Bade betonte, solche Diskussionen schürten unnötig Ängste, die völlig irrational seien. "Warum sollten die Bürger Angst haben vor Zuwanderern, die sich nicht nur erfolgreich integrieren, sondern sich auch noch zur Elite der Gesellschaft zählen?" In Deutschland würden Menschen noch immer eher nach ihrer ethnischen Abstammung als nach ihren Fähigkeiten beurteilt: "Es zählt oft, wie jemand aussieht, und nicht, was er kann." Damit sich das ändere, müsse schon in Kindertagesstätten mit einer interkulturellen Erziehung begonnen werden.
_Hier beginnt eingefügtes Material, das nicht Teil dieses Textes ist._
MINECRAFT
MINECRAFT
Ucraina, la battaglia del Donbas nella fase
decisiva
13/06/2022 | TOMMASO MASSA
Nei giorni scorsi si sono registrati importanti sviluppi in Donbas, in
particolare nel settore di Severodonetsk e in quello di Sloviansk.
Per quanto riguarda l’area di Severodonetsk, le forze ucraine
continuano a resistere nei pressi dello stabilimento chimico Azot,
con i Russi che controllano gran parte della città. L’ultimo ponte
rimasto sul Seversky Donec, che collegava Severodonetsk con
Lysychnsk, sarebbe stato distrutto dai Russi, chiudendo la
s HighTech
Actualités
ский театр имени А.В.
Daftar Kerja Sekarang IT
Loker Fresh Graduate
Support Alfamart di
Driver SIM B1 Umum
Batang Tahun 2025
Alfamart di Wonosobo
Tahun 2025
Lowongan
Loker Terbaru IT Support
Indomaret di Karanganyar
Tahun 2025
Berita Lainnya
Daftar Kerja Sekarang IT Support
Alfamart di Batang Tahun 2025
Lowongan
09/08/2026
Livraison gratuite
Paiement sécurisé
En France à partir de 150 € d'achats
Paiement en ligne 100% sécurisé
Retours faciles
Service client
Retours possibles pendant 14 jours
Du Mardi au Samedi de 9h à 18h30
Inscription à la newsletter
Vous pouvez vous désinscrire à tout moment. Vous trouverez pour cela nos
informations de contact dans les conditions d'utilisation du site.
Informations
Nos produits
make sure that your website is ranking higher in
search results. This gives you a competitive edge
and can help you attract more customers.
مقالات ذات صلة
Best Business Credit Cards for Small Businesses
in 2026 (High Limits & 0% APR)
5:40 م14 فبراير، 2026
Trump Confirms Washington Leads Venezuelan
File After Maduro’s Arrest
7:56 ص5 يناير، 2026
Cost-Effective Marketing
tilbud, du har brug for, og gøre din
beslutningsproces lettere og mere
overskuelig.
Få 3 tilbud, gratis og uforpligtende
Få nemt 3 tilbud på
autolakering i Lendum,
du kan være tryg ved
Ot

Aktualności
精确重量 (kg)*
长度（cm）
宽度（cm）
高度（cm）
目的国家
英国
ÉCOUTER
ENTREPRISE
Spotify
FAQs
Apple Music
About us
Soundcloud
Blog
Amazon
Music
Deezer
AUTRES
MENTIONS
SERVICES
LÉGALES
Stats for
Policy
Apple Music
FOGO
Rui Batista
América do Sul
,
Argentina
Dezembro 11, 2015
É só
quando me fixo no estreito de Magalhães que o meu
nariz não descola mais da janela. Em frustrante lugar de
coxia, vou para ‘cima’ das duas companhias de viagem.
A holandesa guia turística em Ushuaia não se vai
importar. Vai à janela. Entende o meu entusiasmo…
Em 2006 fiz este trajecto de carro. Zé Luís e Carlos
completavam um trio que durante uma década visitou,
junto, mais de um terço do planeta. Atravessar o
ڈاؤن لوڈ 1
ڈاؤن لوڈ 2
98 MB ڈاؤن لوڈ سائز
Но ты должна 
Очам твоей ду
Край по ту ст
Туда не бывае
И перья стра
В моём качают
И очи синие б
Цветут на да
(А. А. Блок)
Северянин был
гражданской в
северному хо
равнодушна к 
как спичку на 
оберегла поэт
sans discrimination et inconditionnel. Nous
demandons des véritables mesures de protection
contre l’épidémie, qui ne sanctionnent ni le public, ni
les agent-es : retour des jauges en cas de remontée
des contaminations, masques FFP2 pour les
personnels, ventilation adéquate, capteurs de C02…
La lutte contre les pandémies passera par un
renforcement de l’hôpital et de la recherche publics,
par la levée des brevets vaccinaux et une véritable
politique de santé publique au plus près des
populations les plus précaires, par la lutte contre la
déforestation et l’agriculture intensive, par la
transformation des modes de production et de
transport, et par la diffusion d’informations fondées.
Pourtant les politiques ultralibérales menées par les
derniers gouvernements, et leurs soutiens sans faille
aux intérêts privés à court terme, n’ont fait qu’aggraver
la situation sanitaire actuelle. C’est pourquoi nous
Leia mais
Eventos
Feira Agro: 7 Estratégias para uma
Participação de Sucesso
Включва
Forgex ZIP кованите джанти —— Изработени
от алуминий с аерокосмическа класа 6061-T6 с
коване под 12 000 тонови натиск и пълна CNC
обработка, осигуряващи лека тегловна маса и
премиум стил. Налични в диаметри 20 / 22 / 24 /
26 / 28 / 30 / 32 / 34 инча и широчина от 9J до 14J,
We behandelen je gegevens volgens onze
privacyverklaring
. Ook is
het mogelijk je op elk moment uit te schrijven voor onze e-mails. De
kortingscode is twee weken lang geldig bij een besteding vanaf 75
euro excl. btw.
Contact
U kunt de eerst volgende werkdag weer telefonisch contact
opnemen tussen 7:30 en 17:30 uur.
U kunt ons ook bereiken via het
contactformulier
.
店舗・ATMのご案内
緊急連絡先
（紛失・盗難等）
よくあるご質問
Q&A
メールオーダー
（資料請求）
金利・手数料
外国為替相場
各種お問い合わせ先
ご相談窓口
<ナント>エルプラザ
Andererseits sei die Akzeptanz der kulturellen Vielfalt auch in Deutschland eine Frage der Gewöhnung: "Diese Ängste und Ressentiments werden sich auswachsen." Für viele junge Menschen bis 30 Jahre sei kulturelle Vielfalt bereits jetzt Realität. Als Beispiel nannte der in Berlin lebende Bade wieder die USA: "Dort weiß inzwischen jeder, dass die weißen Auswanderer aus Europa Mitte dieses Jahrhunderts nur noch die größte Minderheit sein werden."